(Items listed in a dataset)
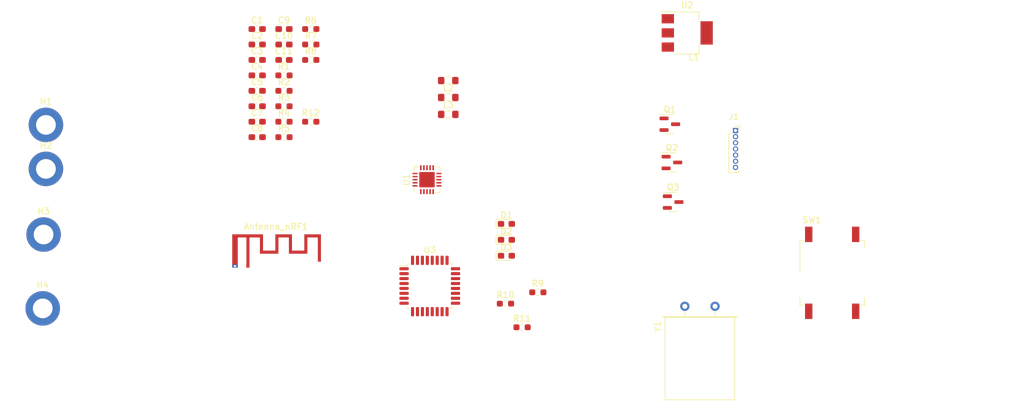
<source format=kicad_pcb>
(kicad_pcb (version 20221018) (generator pcbnew)

  (general
    (thickness 1.6)
  )

  (paper "A4")
  (layers
    (0 "F.Cu" signal)
    (31 "B.Cu" signal)
    (32 "B.Adhes" user "B.Adhesive")
    (33 "F.Adhes" user "F.Adhesive")
    (34 "B.Paste" user)
    (35 "F.Paste" user)
    (36 "B.SilkS" user "B.Silkscreen")
    (37 "F.SilkS" user "F.Silkscreen")
    (38 "B.Mask" user)
    (39 "F.Mask" user)
    (40 "Dwgs.User" user "User.Drawings")
    (41 "Cmts.User" user "User.Comments")
    (42 "Eco1.User" user "User.Eco1")
    (43 "Eco2.User" user "User.Eco2")
    (44 "Edge.Cuts" user)
    (45 "Margin" user)
    (46 "B.CrtYd" user "B.Courtyard")
    (47 "F.CrtYd" user "F.Courtyard")
    (48 "B.Fab" user)
    (49 "F.Fab" user)
    (50 "User.1" user)
    (51 "User.2" user)
    (52 "User.3" user)
    (53 "User.4" user)
    (54 "User.5" user)
    (55 "User.6" user)
    (56 "User.7" user)
    (57 "User.8" user)
    (58 "User.9" user)
  )

  (setup
    (pad_to_mask_clearance 0)
    (pcbplotparams
      (layerselection 0x00010fc_ffffffff)
      (plot_on_all_layers_selection 0x0000000_00000000)
      (disableapertmacros false)
      (usegerberextensions false)
      (usegerberattributes true)
      (usegerberadvancedattributes true)
      (creategerberjobfile true)
      (dashed_line_dash_ratio 12.000000)
      (dashed_line_gap_ratio 3.000000)
      (svgprecision 4)
      (plotframeref false)
      (viasonmask false)
      (mode 1)
      (useauxorigin false)
      (hpglpennumber 1)
      (hpglpenspeed 20)
      (hpglpendiameter 15.000000)
      (dxfpolygonmode true)
      (dxfimperialunits true)
      (dxfusepcbnewfont true)
      (psnegative false)
      (psa4output false)
      (plotreference true)
      (plotvalue true)
      (plotinvisibletext false)
      (sketchpadsonfab false)
      (subtractmaskfromsilk false)
      (outputformat 1)
      (mirror false)
      (drillshape 1)
      (scaleselection 1)
      (outputdirectory "")
    )
  )

  (net 0 "")
  (net 1 "RF_Output")
  (net 2 "GND")
  (net 3 "+5V")
  (net 4 "VDD_NRF")
  (net 5 "Net-(U1-DVDD)")
  (net 6 "VDD_PA")
  (net 7 "Net-(C8-Pad2)")
  (net 8 "XC1")
  (net 9 "XC2")
  (net 10 "Net-(D1-K)")
  (net 11 "Player2_LED")
  (net 12 "Net-(D2-K)")
  (net 13 "Player1_LED")
  (net 14 "Net-(D3-K)")
  (net 15 "Status_LED")
  (net 16 "Data_Clock_SNES")
  (net 17 "Data_Latch_SNES")
  (net 18 "Serial_Data_SNES")
  (net 19 "unconnected-(J1-Pin_5-Pad5)")
  (net 20 "unconnected-(J1-Pin_6-Pad6)")
  (net 21 "ANT2")
  (net 22 "ANT1")
  (net 23 "Serial_Data_STM32")
  (net 24 "Data_Clock_STM32")
  (net 25 "Data_Latch_STM32")
  (net 26 "Net-(U1-IREF)")
  (net 27 "Appairing_Btn")
  (net 28 "Chip_Enable")
  (net 29 "SPI_Chip_Select")
  (net 30 "SPI_Clock")
  (net 31 "SPI_Digital_Input")
  (net 32 "SPI_Digital_Output")
  (net 33 "unconnected-(U1-IRQ-Pad6)")
  (net 34 "unconnected-(U3-PC14-Pad2)")
  (net 35 "unconnected-(U3-PC15-Pad3)")
  (net 36 "unconnected-(U3-NRST-Pad4)")
  (net 37 "+3.3VA")
  (net 38 "unconnected-(U3-PA0-Pad6)")
  (net 39 "unconnected-(U3-PA4-Pad10)")
  (net 40 "unconnected-(U3-PA5-Pad11)")
  (net 41 "unconnected-(U3-PA6-Pad12)")
  (net 42 "unconnected-(U3-PA7-Pad13)")
  (net 43 "unconnected-(U3-PB0-Pad14)")
  (net 44 "unconnected-(U3-PB1-Pad15)")
  (net 45 "unconnected-(U3-PA8-Pad18)")
  (net 46 "unconnected-(U3-PA9-Pad19)")
  (net 47 "unconnected-(U3-PA10-Pad20)")
  (net 48 "unconnected-(U3-PA11-Pad21)")
  (net 49 "unconnected-(U3-PH3-Pad31)")

  (footprint "Capacitor_SMD:C_0603_1608Metric_Pad1.08x0.95mm_HandSolder" (layer "F.Cu") (at 135.07 74.4025))

  (footprint "Capacitor_SMD:C_0603_1608Metric_Pad1.08x0.95mm_HandSolder" (layer "F.Cu") (at 130.72 69.3825))

  (footprint "Capacitor_SMD:C_0603_1608Metric_Pad1.08x0.95mm_HandSolder" (layer "F.Cu") (at 130.72 71.8925))

  (footprint "Diode_SMD:D_0603_1608Metric_Pad1.05x0.95mm_HandSolder" (layer "F.Cu") (at 171.17 103.64))

  (footprint "Resistor_SMD:R_0603_1608Metric_Pad0.98x0.95mm_HandSolder" (layer "F.Cu") (at 139.42 84.4425))

  (footprint "MountingHole:MountingHole_3.2mm_M3_DIN965_Pad" (layer "F.Cu") (at 96.43 92.11))

  (footprint "Resistor_SMD:R_0603_1608Metric_Pad0.98x0.95mm_HandSolder" (layer "F.Cu") (at 139.42 74.4025))

  (footprint "Resistor_SMD:R_0603_1608Metric_Pad0.98x0.95mm_HandSolder" (layer "F.Cu") (at 139.42 71.8925))

  (footprint "Package_QFP:LQFP-32_7x7mm_P0.8mm" (layer "F.Cu") (at 158.74 111.14))

  (footprint "Resistor_SMD:R_0603_1608Metric_Pad0.98x0.95mm_HandSolder" (layer "F.Cu") (at 135.07 76.9125))

  (footprint "MountingHole:MountingHole_3.2mm_M3_DIN965_Pad" (layer "F.Cu") (at 96.43 84.96))

  (footprint "Crystal:Crystal_HC49-U_Horizontal" (layer "F.Cu") (at 200.14 114.44))

  (footprint "Package_DFN_QFN:QFN-20-1EP_4x4mm_P0.5mm_EP2.5x2.5mm" (layer "F.Cu") (at 158.285 93.865 90))

  (footprint "MountingHole:MountingHole_3.2mm_M3_DIN965_Pad" (layer "F.Cu") (at 96.05 102.78))

  (footprint "RF_Antenna:Texas_SWRA117D_2.4GHz_Right" (layer "F.Cu") (at 129.22 107.9))

  (footprint "Diode_SMD:D_0603_1608Metric_Pad1.05x0.95mm_HandSolder" (layer "F.Cu") (at 171.17 106.23))

  (footprint "Resistor_SMD:R_0603_1608Metric_Pad0.98x0.95mm_HandSolder" (layer "F.Cu") (at 135.07 79.4225))

  (footprint "Capacitor_SMD:C_0603_1608Metric_Pad1.08x0.95mm_HandSolder" (layer "F.Cu") (at 130.72 76.9125))

  (footprint "Package_TO_SOT_SMD:SOT-23" (layer "F.Cu") (at 198.04 91.07))

  (footprint "Diode_SMD:D_0603_1608Metric_Pad1.05x0.95mm_HandSolder" (layer "F.Cu") (at 171.17 101.05))

  (footprint "Capacitor_SMD:C_0603_1608Metric_Pad1.08x0.95mm_HandSolder" (layer "F.Cu") (at 130.72 86.9525))

  (footprint "Inductor_SMD:L_0805_2012Metric_Pad1.05x1.20mm_HandSolder" (layer "F.Cu") (at 161.74 77.7525))

  (footprint "MountingHole:MountingHole_3.2mm_M3_DIN965_Pad" (layer "F.Cu") (at 95.91 114.78))

  (footprint "Resistor_SMD:R_0603_1608Metric_Pad0.98x0.95mm_HandSolder" (layer "F.Cu") (at 135.07 84.4425))

  (footprint "Resistor_SMD:R_0603_1608Metric_Pad0.98x0.95mm_HandSolder" (layer "F.Cu") (at 135.07 86.9525))

  (footprint "Capacitor_SMD:C_0603_1608Metric_Pad1.08x0.95mm_HandSolder" (layer "F.Cu") (at 130.72 74.4025))

  (footprint "Resistor_SMD:R_0603_1608Metric_Pad0.98x0.95mm_HandSolder" (layer "F.Cu") (at 171.02 114.01))

  (footprint "Package_TO_SOT_SMD:SOT-223-3_TabPin2" (layer "F.Cu") (at 200.53 70.01))

  (footprint "Button_Switch_SMD:SW_MEC_5GSH9" (layer "F.Cu") (at 224.06 109))

  (footprint "Capacitor_SMD:C_0603_1608Metric_Pad1.08x0.95mm_HandSolder" (layer "F.Cu") (at 135.07 69.3825))

  (footprint "Resistor_SMD:R_0603_1608Metric_Pad0.98x0.95mm_HandSolder" (layer "F.Cu") (at 176.2775 112.17))

  (footprint "Resistor_SMD:R_0603_1608Metric_Pad0.98x0.95mm_HandSolder" (layer "F.Cu") (at 173.72 117.85))

  (footprint "Capacitor_SMD:C_0603_1608Metric_Pad1.08x0.95mm_HandSolder" (layer "F.Cu") (at 130.72 84.4425))

  (footprint "Package_TO_SOT_SMD:SOT-23" (layer "F.Cu") (at 197.7025 84.85))

  (footprint "Capacitor_SMD:C_0603_1608Metric_Pad1.08x0.95mm_HandSolder" (layer "F.Cu") (at 135.07 71.8925))

  (footprint "Resistor_SMD:R_0603_1608Metric_Pad0.98x0.95mm_HandSolder" (layer "F.Cu") (at 135.07 81.9325))

  (footprint "Connector_PinSocket_1.00mm:PinSocket_1x07_P1.00mm_Vertical" (layer "F.Cu") (at 208.37 85.87))

  (footprint "Capacitor_SMD:C_0603_1608Metric_Pad1.08x0.95mm_HandSolder" (layer "F.Cu") (at 130.72 79.4225))

  (footprint "Package_TO_SOT_SMD:SOT-23" (layer "F.Cu") (at 198.24 97.5))

  (footprint "Inductor_SMD:L_0805_2012Metric_Pad1.05x1.20mm_HandSolder" (layer "F.Cu") (at 161.74 83.2525))

  (footprint "Resistor_SMD:R_0603_1608Metric_Pad0.98x0.95mm_HandSolder" (layer "F.Cu") (at 139.42 69.3825))

  (footprint "Capacitor_SMD:C_0603_1608Metric_Pad1.08x0.95mm_HandSolder" (layer "F.Cu") (at 130.72 81.9325))

  (footprint "Inductor_SMD:L_0805_2012Metric_Pad1.05x1.20mm_HandSolder" (layer "F.Cu") (at 161.74 80.5025))

)

</source>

Work task | Within the entries above, how many lines contain the word "Adhes"? State the number only.

Worked solution | 2